Ultimately, though, it was the most lo-fi game of all that had the most to say. Split was a dual-sided piece of Twine speculative fiction - focusing on a near-future Earth and Mars, respectively - authored by two different writers. At a jam whose goal was authenticity and official technology and physics that weren't just about making the silliest-looking limb windmills, it seemed like a total outlier. In reality, however, its presence made perfect sense - whether NASA was trying to encourage it or not.

"I was struck when they were doing the presentations by the fact that the average age of NASA employees has gone up from, like, 28 to 47," explained Earth story writer Matthew Balousek. "That horrified me. So I sort of wrote the dark version of that outcome – where everyone in the story is part of a very small space community and in their 60s. Stuff like that. It's basically about what could go wrong if people stop caring about space.”

“There's also the privatization of space going. So in this, there is no public program. There is no NASA. Even if you look at the Ames center itself, it's full of private companies. It's an interesting marriage, and an interesting question of how NASA will be relevant in the future.”

Meanwhile, on Mars, writer L. Stiger opted to focus on humanity at large, and - once again - the big takeaway wasn't necessarily optimistic.

“We were trying to explore how two civilizations had started out the same and then branched off," she said. "We wanted to see how they'd interact after they reconnected.

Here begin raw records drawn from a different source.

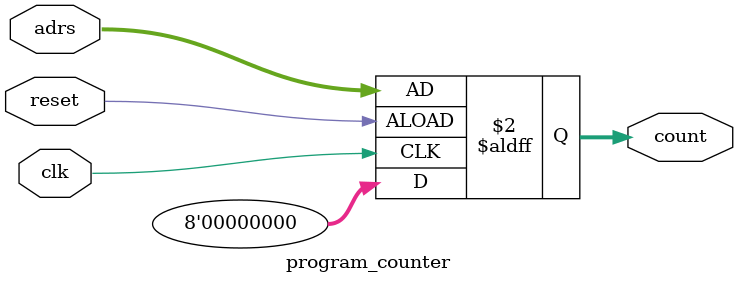
<source format=sv>
`timescale 1ns / 1ps

module program_counter #(parameter n = 8)(
    input logic clk,      
    input logic reset,   
    inout logic [n-1:0] adrs,
    output logic [n-1:0] count 
);

    always @(posedge clk or negedge reset) begin
        if (reset) 
            count <= 4'b0000; 
        else 
            count <= adrs; 
    end

endmodule

</source>
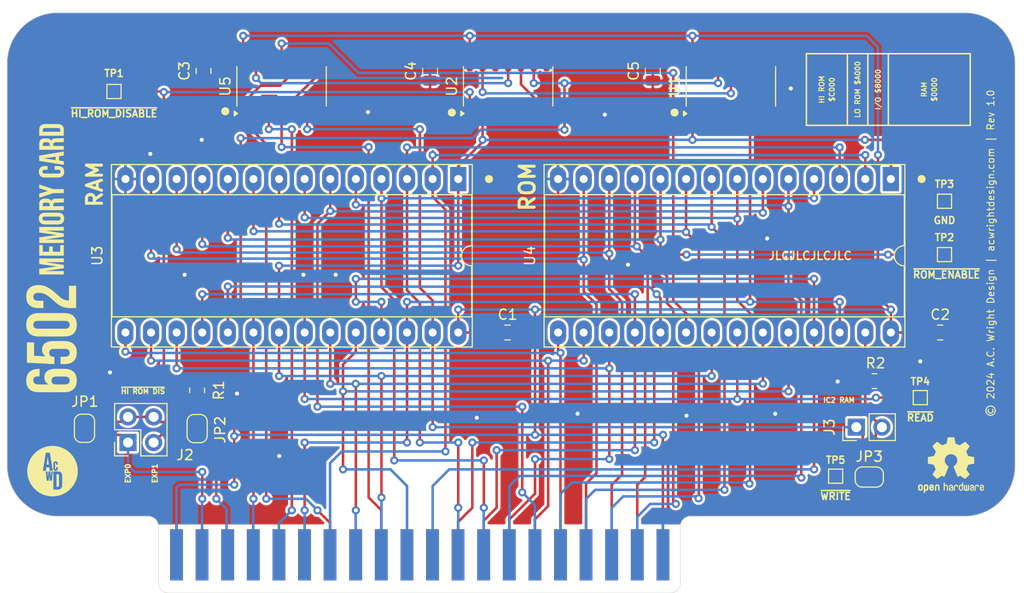
<source format=kicad_pcb>
(kicad_pcb
	(version 20240108)
	(generator "pcbnew")
	(generator_version "8.0")
	(general
		(thickness 1.6)
		(legacy_teardrops no)
	)
	(paper "USLetter")
	(title_block
		(title "6502 Memory Card")
		(date "2024-06-12")
		(rev "1.0")
		(company "A.C. Wright Design")
	)
	(layers
		(0 "F.Cu" signal "Top")
		(31 "B.Cu" signal "Bottom")
		(32 "B.Adhes" user "B.Adhesive")
		(33 "F.Adhes" user "F.Adhesive")
		(34 "B.Paste" user)
		(35 "F.Paste" user)
		(36 "B.SilkS" user "B.Silkscreen")
		(37 "F.SilkS" user "F.Silkscreen")
		(38 "B.Mask" user)
		(39 "F.Mask" user)
		(40 "Dwgs.User" user "User.Drawings")
		(41 "Cmts.User" user "User.Comments")
		(42 "Eco1.User" user "User.Eco1")
		(43 "Eco2.User" user "User.Eco2")
		(44 "Edge.Cuts" user)
		(45 "Margin" user)
		(46 "B.CrtYd" user "B.Courtyard")
		(47 "F.CrtYd" user "F.Courtyard")
		(48 "B.Fab" user)
		(49 "F.Fab" user)
	)
	(setup
		(stackup
			(layer "F.SilkS"
				(type "Top Silk Screen")
			)
			(layer "F.Paste"
				(type "Top Solder Paste")
			)
			(layer "F.Mask"
				(type "Top Solder Mask")
				(thickness 0.01)
			)
			(layer "F.Cu"
				(type "copper")
				(thickness 0.035)
			)
			(layer "dielectric 1"
				(type "core")
				(thickness 1.51)
				(material "FR4")
				(epsilon_r 4.5)
				(loss_tangent 0.02)
			)
			(layer "B.Cu"
				(type "copper")
				(thickness 0.035)
			)
			(layer "B.Mask"
				(type "Bottom Solder Mask")
				(thickness 0.01)
			)
			(layer "B.Paste"
				(type "Bottom Solder Paste")
			)
			(layer "B.SilkS"
				(type "Bottom Silk Screen")
			)
			(copper_finish "None")
			(dielectric_constraints no)
		)
		(pad_to_mask_clearance 0)
		(allow_soldermask_bridges_in_footprints no)
		(grid_origin 165.3011 133.8136)
		(pcbplotparams
			(layerselection 0x00010fc_ffffffff)
			(plot_on_all_layers_selection 0x0000000_00000000)
			(disableapertmacros no)
			(usegerberextensions no)
			(usegerberattributes no)
			(usegerberadvancedattributes no)
			(creategerberjobfile no)
			(dashed_line_dash_ratio 12.000000)
			(dashed_line_gap_ratio 3.000000)
			(svgprecision 4)
			(plotframeref no)
			(viasonmask no)
			(mode 1)
			(useauxorigin no)
			(hpglpennumber 1)
			(hpglpenspeed 20)
			(hpglpendiameter 15.000000)
			(pdf_front_fp_property_popups yes)
			(pdf_back_fp_property_popups yes)
			(dxfpolygonmode yes)
			(dxfimperialunits yes)
			(dxfusepcbnewfont yes)
			(psnegative no)
			(psa4output no)
			(plotreference yes)
			(plotvalue no)
			(plotfptext yes)
			(plotinvisibletext no)
			(sketchpadsonfab no)
			(subtractmaskfromsilk no)
			(outputformat 1)
			(mirror no)
			(drillshape 0)
			(scaleselection 1)
			(outputdirectory "../../Production/Memory Card/Memory Card/")
		)
	)
	(net 0 "")
	(net 1 "GND")
	(net 2 "/D7")
	(net 3 "/D6")
	(net 4 "/D5")
	(net 5 "/D4")
	(net 6 "/D3")
	(net 7 "/D2")
	(net 8 "/D1")
	(net 9 "/D0")
	(net 10 "/A0")
	(net 11 "/A1")
	(net 12 "/A2")
	(net 13 "/A3")
	(net 14 "/A4")
	(net 15 "/A5")
	(net 16 "/A6")
	(net 17 "/A7")
	(net 18 "/A12")
	(net 19 "VCC")
	(net 20 "unconnected-(J1-PadRESB)")
	(net 21 "RWB")
	(net 22 "PHI2")
	(net 23 "EXP1")
	(net 24 "EXP0")
	(net 25 "A15")
	(net 26 "A14")
	(net 27 "A13")
	(net 28 "/A11")
	(net 29 "/A10")
	(net 30 "/A9")
	(net 31 "/A8")
	(net 32 "HRDB")
	(net 33 "WB")
	(net 34 "REB")
	(net 35 "RB")
	(net 36 "unconnected-(J1-PadRDY)")
	(net 37 "unconnected-(J1-PadEXP3)")
	(net 38 "Net-(U2-Pad10)")
	(net 39 "Net-(U2-Pad3)")
	(net 40 "unconnected-(J1-PadBE)")
	(net 41 "unconnected-(J1-PadNMIB)")
	(net 42 "unconnected-(J1-PadEXP2)")
	(net 43 "unconnected-(J1-PadSYNC)")
	(net 44 "Net-(U2-Pad12)")
	(net 45 "unconnected-(J1-PadIRQB)")
	(net 46 "Net-(J3-Pin_2)")
	(net 47 "Net-(U1-Pad3)")
	(net 48 "Net-(U1-Pad10)")
	(net 49 "Net-(U1-Pad13)")
	(net 50 "Net-(U1-Pad11)")
	(net 51 "Net-(U2-Pad11)")
	(net 52 "Net-(U5-Pad5)")
	(footprint "Capacitor_SMD:C_0805_2012Metric" (layer "F.Cu") (at 148.148 107.95))
	(footprint "Capacitor_SMD:C_0805_2012Metric" (layer "F.Cu") (at 117.983 81.976 -90))
	(footprint "Capacitor_SMD:C_0805_2012Metric" (layer "F.Cu") (at 140.462 81.981 -90))
	(footprint "Capacitor_SMD:C_0805_2012Metric" (layer "F.Cu") (at 162.56 81.981 -90))
	(footprint "Package_DIP:DIP-28_W15.24mm_Socket_LongPads" (layer "F.Cu") (at 186.182 92.71 -90))
	(footprint "Connector_PinHeader_2.54mm:PinHeader_1x02_P2.54mm_Vertical" (layer "F.Cu") (at 182.753 117.348 90))
	(footprint "Connector_PinHeader_2.54mm:PinHeader_2x02_P2.54mm_Vertical" (layer "F.Cu") (at 110.49 118.872 90))
	(footprint "Jumper:SolderJumper-2_P1.3mm_Open_RoundedPad1.0x1.5mm" (layer "F.Cu") (at 184.038 122.301))
	(footprint "Jumper:SolderJumper-2_P1.3mm_Open_RoundedPad1.0x1.5mm" (layer "F.Cu") (at 106.172 117.46 90))
	(footprint "Jumper:SolderJumper-2_P1.3mm_Open_RoundedPad1.0x1.5mm" (layer "F.Cu") (at 117.348 117.49 90))
	(footprint "Resistor_SMD:R_0805_2012Metric" (layer "F.Cu") (at 184.5545 112.776 180))
	(footprint "Package_SO:SOIC-14_3.9x8.7mm_P1.27mm" (layer "F.Cu") (at 125.73 83.504 90))
	(footprint "Package_SO:SOIC-14_3.9x8.7mm_P1.27mm" (layer "F.Cu") (at 148.209 83.501 90))
	(footprint "Package_SO:SOIC-14_3.9x8.7mm_P1.27mm" (layer "F.Cu") (at 170.307 83.504 90))
	(footprint "Capacitor_SMD:C_0805_2012Metric" (layer "F.Cu") (at 191.074 107.95))
	(footprint "Package_DIP:DIP-28_W15.24mm_Socket_LongPads" (layer "F.Cu") (at 143.256 92.71 -90))
	(footprint "Resistor_SMD:R_0805_2012Metric" (layer "F.Cu") (at 117.348 113.6885 -90))
	(footprint "6502 Logos:6502 Memory Card Logo 5mm" (layer "F.Cu") (at 102.900979 98.876556 90))
	(footprint "6502 Parts:6502 Card Edge"
		(layer "F.Cu")
		(uuid "00000000-0000-0000-0000-00006066934a")
		(at 115.3 132.57)
		(property "Reference" "J1"
			(at 0 0 0)
			(layer "F.SilkS")
			(hide yes)
			(uuid "62839e0b-858f-4cdf-9f2f-238fbae84e7d")
			(effects
				(font
					(size 1.27 1.27)
					(thickness 0.15)
				)
			)
		)
		(property "Value" "6502 Card Edge"
			(at 0 0 0)
			(layer "F.SilkS")
			(hide yes)
			(uuid "b35e77b3-a53f-4626-a5fb-2a8563c7cd52")
			(effects
				(font
					(size 1.27 1.27)
					(thickness 0.15)
				)
			)
		)
		(property "Footprint" "6502 Parts:6502 Card Edge"
			(at 0 0 0)
			(unlocked yes)
			(layer "F.Fab")
			(hide yes)
			(uuid "94827387-2879-422e-a65d-93ec59333bc7")
			(effects
				(font
					(size 1.27 1.27)
					(thickness 0.15)
				)
			)
		)
		(property "Datasheet" ""
			(at 0 0 0)
			(unlocked yes)
			(layer "F.Fab")
			(hide yes)
			(uuid "5532c6f7-f4c6-46ea-91bf-029a7c591ee0")
			(effects
				(font
					(size 1.27 1.27)
					(thickness 0.15)
				)
			)
		)
		(property "Description" ""
			(at 0 0 0)
			(unlocked yes)
			(layer "F.Fab")
			(hide yes)
			(uuid "9cc846ed-dc8f-4938-8b91-bd4e22f95ae8")
			(effects
				(font
					(size 1.27 1.27)
					(thickness 0.15)
				)
			)
		)
		(path "/00000000-0000-0000-0000-000060621dae")
		(sheetname "Root")
		(sheetfile "Memory Card.kicad_sch")
		(attr smd exclude_from_bom)
		(pad "A0" smd rect
			(at 45.72 -2.54 90)
			(size 5.08 1.27)
			(layers "B.Cu" "B.Paste" "B.Mask")
			(net 10 "/A0")
			(pinfunction "A0")
			(pintype "bidirectional")
			(solder_mask_margin 0.1016)
			(uuid "17529644-7fb6-4339-a093-38f8c7468729")
		)
		(pad "A1" smd rect
			(at 43.18 -2.54 90)
			(size 5.08 1.27)
			(layers "B.Cu" "B.Paste" "B.Mask")
			(net 11 "/A1")
			(pinfunction "A1")
			(pintype "bidirectional")
			(solder_mask_margin 0.1016)
			(uuid "2eaca402-efab-45b6-977f-d5488eebf180")
		)
		(pad "A2" smd rect
			(at 40.64 -2.54 90)
			(size 5.08 1.27)
			(layers "B.Cu" "B.Paste" "B.Mask")
			(net 12 "/A2")
			(pinfunction "A2")
			(pintype "bidirectional")
			(solder_mask_margin 0.1016)
			(uuid "e7a96b4d-9b6f-4eca-80a6-5a5a2a5d1018")
		)
		(pad "A3" smd rect
			(at 38.1 -2.54 90)
			(size 5.08 1.27)
			(layers "B.Cu" "B.Paste" "B.Mask")
			(net 13 "/A3")
			(pinfunction "A3")
			(pintype "bidirectional")
			(solder_mask_margin 0.1016)
			(uuid "1476e6f1-d141-4237-a476-11d82e551205")
		)
		(pad "A4" smd rect
			(at 35.56 -2.54 90)
			(size 5.08 1.27)
			(layers "B.Cu" "B.Paste" "B.Mask")
			(net 14 "/A4")
			(pinfunction "A4")
			(pintype "bidirectional")
			(solder_mask_margin 0.1016)
			(uuid "b54c368c-d6d7-4d6f-9034-832bc892f1f5")
		)
		(pad "A5" smd rect
			(at 33.02 -2.54 90)
			(size 5.08 1.27)
			(layers "B.Cu" "B.Paste" "B.Mask")
			(net 15 "/A5")
			(pinfunction "A5")
			(pintype "bidirectional")
			(solder_mask_margin 0.1016)
			(uuid "367003fe-b7be-44ef-af23-60b4751f3f35")
		)
		(pad "A6" smd rect
			(at 30.48 -2.54 90)
			(size 5.08 1.27)
			(layers "B.Cu" "B.Paste" "B.Mask")
			(net 16 "/A6")
			(pinfunction "A6")
			(pintype "bidirectional")
			(solder_mask_margin 0.1016)
			(uuid "e2ae75f6-e9cc-4072-8616-7e5529b3f0ef")
		)
		(pad "A7" smd rect
			(at 27.94 -2.54 90)
			(size 5.08 1.27)
			(layers "B.Cu" "B.Paste" "B.Mask")
			(net 17 "/A7")
			(pinfunction "A7")
			(pintype "bidirectional")
			(solder_mask_margin 0.1016)
			(uuid "c4435f48-51ff-4344-a9a0-b4b30d3bdd5a")
		)
		(pad "A8" smd rect
			(at 25.4 -2.54 90)
			(size 5.08 1.27)
			(layers "B.Cu" "B.Paste" "B.Mask")
			(net 31 "/A8")
			(pinfunction "A8")
			(pintype "bidirectional")
			(solder_mask_margin 0.1016)
			(uuid "7a8a1bfd-9414-406c-b65c-8ce4c0fcea1c")
		)
		(pad "A9" smd rect
			(at 22.86 -2.54 90)
			(size 5.08 1.27)
			(layers "B.Cu" "B.Paste" "B.Mask")
			(net 30 "/A9")
			(pinfunction "A9")
			(pintype "bidirectional")
			(solder_mask_margin 0.1016)
			(uuid "c71271f2-85fc-4348-b86e-f6b6e878b2ba")
		)
		(pad "A10" smd rect
			(at 20.32 -2.54 90)
			(size 5.08 1.27)
			(layers "B.Cu" "B.Paste" "B.Mask")
			(net 29 "/A10")
			(pinfunction "A10")
			(pintype "bidirectional")
			(solder_mask_margin 0.1016)
			(uuid "1d402fe3-c839-4571-8a12-d7c4d5956ef8")
		)
		(pad "A11" smd rect
			(at 17.78 -2.54 90)
			(size 5.08 1.27)
			(layers "B.Cu" "B.Paste" "B.Mask")
			(net 28 "/A11")
			(pinfunction "A11")
			(pintype "bidirectional")
			(solder_mask_margin 0.1016)
			(uuid "9377c341-c36e-490f-8700-5560bc87ed00")
		)
		(pad "A12" smd rect
			(at 15.24 -2.54 90)
			(size 5.08 1.27)
			(layers "B.Cu" "B.Paste" "B.Mask")
			(net 18 "/A12")
			(pinfunction "A12")
			(pintype "bidirectional")
			(solder_mask_margin 0.1016)
			(uuid "687becd8-6d39-456e-9991-d326fede4b10")
		)
		(pad "A13" smd rect
			(at 12.7 -2.54 90)
			(size 5.08 1.27)
			(layers "B.Cu" "B.Paste" "B.Mask")
			(net 27 "A13")
			(pinfunction "A13")
			(pintype "bidirectional")
			(solder_mask_margin 0.1016)
			(uuid "4a738869-4013-4868-8ec7-f96f8f2f187e")
		)
		(pad "A14" smd rect
			(at 10.16 -2.54 90)
			(size 5.08 1.27)
			(layers "B.Cu" "B.Paste" "B.Mask")
			(net 26 "A14")
			(pinfunction "A14")
			(pintype "bidirectional")
			(solder_mask_margin 0.1016)
			(uuid "e0379fb5-6da1-4e03-91e7-088207d0168f")
		)
		(pad "A15" smd rect
			(at 7.62 -2.54 90)
			(size 5.08 1.27)
			(layers "B.Cu" "B.Paste" "B.Mask")
			(net 25 "A15")
			(pinfunction "A15")
			(pintype "bidirectional")
			(solder_mask_margin 0.1016)
			(uuid "9e209c4f-46e4-435b-b089-808c35e10e81")
		)
		(pad "BE" smd rect
			(at 12.7 -2.54 90)
			(size 5.08 1.27)
			(layers "F.Cu" "F.Paste" "F.Mask")
			(net 40 "unconnected-(J1-PadBE)")
			(pinfunction "BE")
			(pintype "bidirectional+no_connect")
			(solder_mask_margin 0.1016)
			(uuid "bca44957-8687-4d6d-9d98-b43a39597e69")
		)
		(pad "D0" smd rect
			(at 45.72 -2.54 90)
			(size 5.08 1.27)
			(layers "F.Cu" "F.Paste" "F.Mask")
			(net 9 "/D0")
			(pinfunction "D0")
			(pintype "bidirectional")
			(solder_mask_margin 0.1016)
			(uuid "425c19fd-dc3e-4ea3-9185-16e0e0c7cc81")
		)
		(pad "D1" smd rect
			(at 43.18 -2.54 90)
			(size 5.08 1.27)
			(layers "F.Cu" "F.Paste" "F.Mask")
			(net 8 "/D1")
			(pinfunction "D1")
			(pintype "bidirectional")
			(solder_mask_margin 0.1016)
			(uuid "8df700bc-d867-460d-90d6-1e4ccea4fa0e")
		)
		(pad "D2" smd rect
			(at 40.64 -2.54 90)
			(size 5.08 1.27)
			(layers "F.Cu" "F.Paste" "F.Mask")
			(net 7 "/D2")
			(pinfunction "D2")
			(pintype "bidirectional")
			(solder_mask_margin 0.1016)
			(uuid "57e0a6c0-60e9-48fb-bbe6-ca7b35d081b9")
		)
		(pad "D3" smd rect
			(at 38.1 -2.54 90)
			(size 5.08 1.27)
			(layers "F.Cu" "F.Paste" "F.Mask")
			(net 6 "/D3")
			(pinfunction "D3")
			(pintype "bidirectional")
			(solder_mask_margin 0.1016)
			(uuid "8cc41512-62fb-4973-808d-897f45e33fa5")
		)
		(pad "D4" smd rect
			(at 35.56 -2.54 90)
			(size 5.08 1.27)
			(layers "F.Cu" "F.Paste" "F.Mask")
			(net 5 "/D4")
			(pinfunction "D4")
			(pintype "bidirectional")
			(solder_mask_margin 0.1016)
			(uuid "7a0bccb2-60f5-4ee7-9a76-2ba291e5721d")
		)
		(pad "D5" smd rect
			(at 33.02 -2.54 90)
			(size 5.08 1.27)
			(layers "F.Cu" "F.Paste" "F.Mask")
			(net 4 "/D5")
			(pinfunction "D5")
			(pintype "bidirectional")
			(solder_mask_margin 0.1016)
			(uuid "3b081afe-f773-4951-980d-3e58b5486afb")
		)
		(pad "D6" smd rect
			(at 30.48 -2.54 90)
			(size 5.08 1.27)
			(layers "F.Cu" "F.Paste" "F.Mask")
			(net 3 "/D6")
			(pinfunction "D6")
			(pintype "bidirectional")
			(solder_mask_margin 0.1016)
			(uuid "1cecf2df-5f3c-4cff-bb69-1775ecb2e1a3")
		)
		(pad "D7" smd rect
			(at 27.94 -2.54 90)
			(size 5.08 1.27)
			(layers "F.Cu" "F.Paste" "F.Mask")
			(net 2 "/D7")
			(pinfunction "D7")
			(pintype "bidirectional")
			(solder_mask_margin 0.1016)
			(uuid "8f3dfffd-c2a5-4f4b-9363-97d8b7dbf0ea")
		)
		(pad "EXP0" smd rect
			(at 5.08 -2.54 90)
			(size 5.08 1.27)
			(layers "B.Cu" "B.Paste" "B.Mask")
			(net 24 "EXP0")
			(pinfunction "EXP0")
			(pintype "bidirectional")
			(solder_mask_margin 0.1016)
			(uuid "a76b8312-d87b-48f6-8933-5cdf43c2f43b")
		)
		(pad "EXP1" smd rect
			(at 2.54 -2.54 90)
			(size 5.08 1.27)
			(layers "B.Cu" "B.Paste" "B.Mask")
			(net 23 "EXP1")
			(pinfunction "EXP1")
			(pintype "bidirectional")
			(solder_mask_margin 0.1016)
			(uuid "b5581a21-289e-4a76-89bf-d241321b76b4")
		)
		(pad "EXP2" smd rect
			(at 25.4 -2.54 90)
			(size 5.08 1.27)
			(layers "F.Cu" "F.Paste" "F.Mask")
			(net 42 "unconnected-(J1-PadEXP2)")
			(pinfunction "EXP2")
			(pintype "bidirectional+no_connect")
			(solder_mask_margin 0.1016)
			(uuid "4e3119d0-0a04-490e-915c-972a75b34f4a")
		)
		(pad "EXP3" smd rect
			(at 22.86 -2.54 90)
			(size 5.08 1.27)
			(layers "F.Cu" "F.Paste" "F.Mask")
			(net 37 "unconnected-(J1-PadEXP3)")
			(pinfunction "EXP3")
			(pintype "bidirectional+no_connect")
			(solder_mask_margin 0.1016)
			(uuid "ca9f6114-cb2a-48d9-abb7-10dc2e555080")
		)
		(pad "GND" smd rect
			(at 0 -2.54 90)
			(size 5.08 1.27)
			(layers "F.Cu" "F.Paste" "F.Mask")
			(net 1 "GND")
			(pinfunction "GND")
			(pintype "power_in")
			(solder_mask_margin 0.1016)
			(uuid "7c7ddde4-6f19-4854-a65c-3101ac14f67d")
		)
		(pad "GND" smd rect
			(at 48.26 -2.54 90)
			(size 5.08 1.27)
			(layers "B.Cu" "B.Paste" "B.Mask")
			(net 1 "GND")
			(pinfunction "GND")
			(pintype "power_in")
			(solder_mask_margin 0.1016)
			(uuid "a6137bf8-5945-4d08-a560-49821f9ecf1d")
		)
		(pad "IRQB" smd rect
			(at 5.08 -2.54 90)
			(size 5.08 1.27)
			(layers "F.Cu" "F.Paste" "F.Mask")
			(net 45 "unconnected-(J1-PadIRQB)")
			(pinfunction "IRQB")
			(pintype "bidirectional+no_connect")
			(solder_mask_margin 0.1016)
			(uuid "c9389577-21fe-4fa3-b37b-a49efd460328")
		)
		(pad "NMIB" smd rect
			(at 7.62 -2.54 90)
			(size 5.08 1.27)
			(layers "F.Cu" "F.Paste" "F.Mask")
			(net 41 "unconnected-(J1-PadNMIB)")
			(pinfunction "NMIB")
			(pintype "bidirectional+no_connect")
			(solder_mask_margin 0.1016)
			(uuid "291fd646-dcda-4733-8b6f-6e0a23a06c1b")
		)
		(pad "PHI2" smd rect
			(at 20.32 -2.54 90)
			(size 5.08 1.27)
			(layers "F.Cu" "F.Paste" "F.Mask")
			(net 22 "PHI2")
			(pinfunction "PHI2")
			(pintype "bidirectional")
			(solder_mask_margin 0.1016)
			(uuid "a96f8116-a438-41
... [578909 chars truncated]
</source>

I think living on Mars would produce some uncanny-valley-style physical changes. The needs of the resources of the societies would be completely different, so how would they react to each other? We wanted to use it as a lens for social change. Dealing with issues of alienation and othering.”

So basically, even if we cast aside our petty differences and work together to get off this rock, we'll just find new prejudices to make up for them. Pretty bleak, huh? And yet, that was the exact moment the whole jam clicked for me. I realized that this seemingly bizarre marriage of grass-roots indie culture and the government might actually blossom into something longer-lasting. Like I said, growing up, I never wanted to be an astronaut. But, as Balousek put it:

“Find one person here who doesn't want to be a sci-fi author.”

Yep, that pretty much sums it up. But the would-be sci-fi authors of yesterday are becoming the game-makers of tomorrow, and the present - what's actually possible right now - can only inspire so much. It's the writers, dreamers, and creators that spin out grandiose visions of what (they really, really, really hope) is coming next, and ultimately, that's where legitimate excitement comes from. But, even more powerfully, we're hitting a point where anyone - small indies, you, me, an especially dexterous giraffe, etc - can make a tiny universe with their own two hands. We can grasp at the stars more tangibly than ever before.

Whether by accident or on purpose, Nightrover (and, by extension, NASA) struck a highly resonant chord. Games - not just playing them, but the ability to create - could well help define humanity's future ambitions, just as other open, increasingly involving mediums have in the past. Or not. But I certainly hope so. Meanwhile, Ortega, Neubert, and everyone else involved in Dark Side certainly want to hold another event, but for now, they're just seeing where the maiden voyage takes them.

"I think the interest has stayed there," said Neubert. "I don't think there's a lower interest [in space]. I think it's just a matter of, people don't really understand what it means to be part of NASA. There's interest, but for some reason, there's not national priority. Game jams, I think, could be a really powerful way to start changing that around a little bit."

"I think what we'll see out of this is, well, we're all geeks at heart. So let's do something that highlights what NASA's doing, because most of the people building these games have a soft spot for exploration. All the people who are into these things – whether they're techie types or space lovers – have this passion for creating new things. The possibility there is just huge."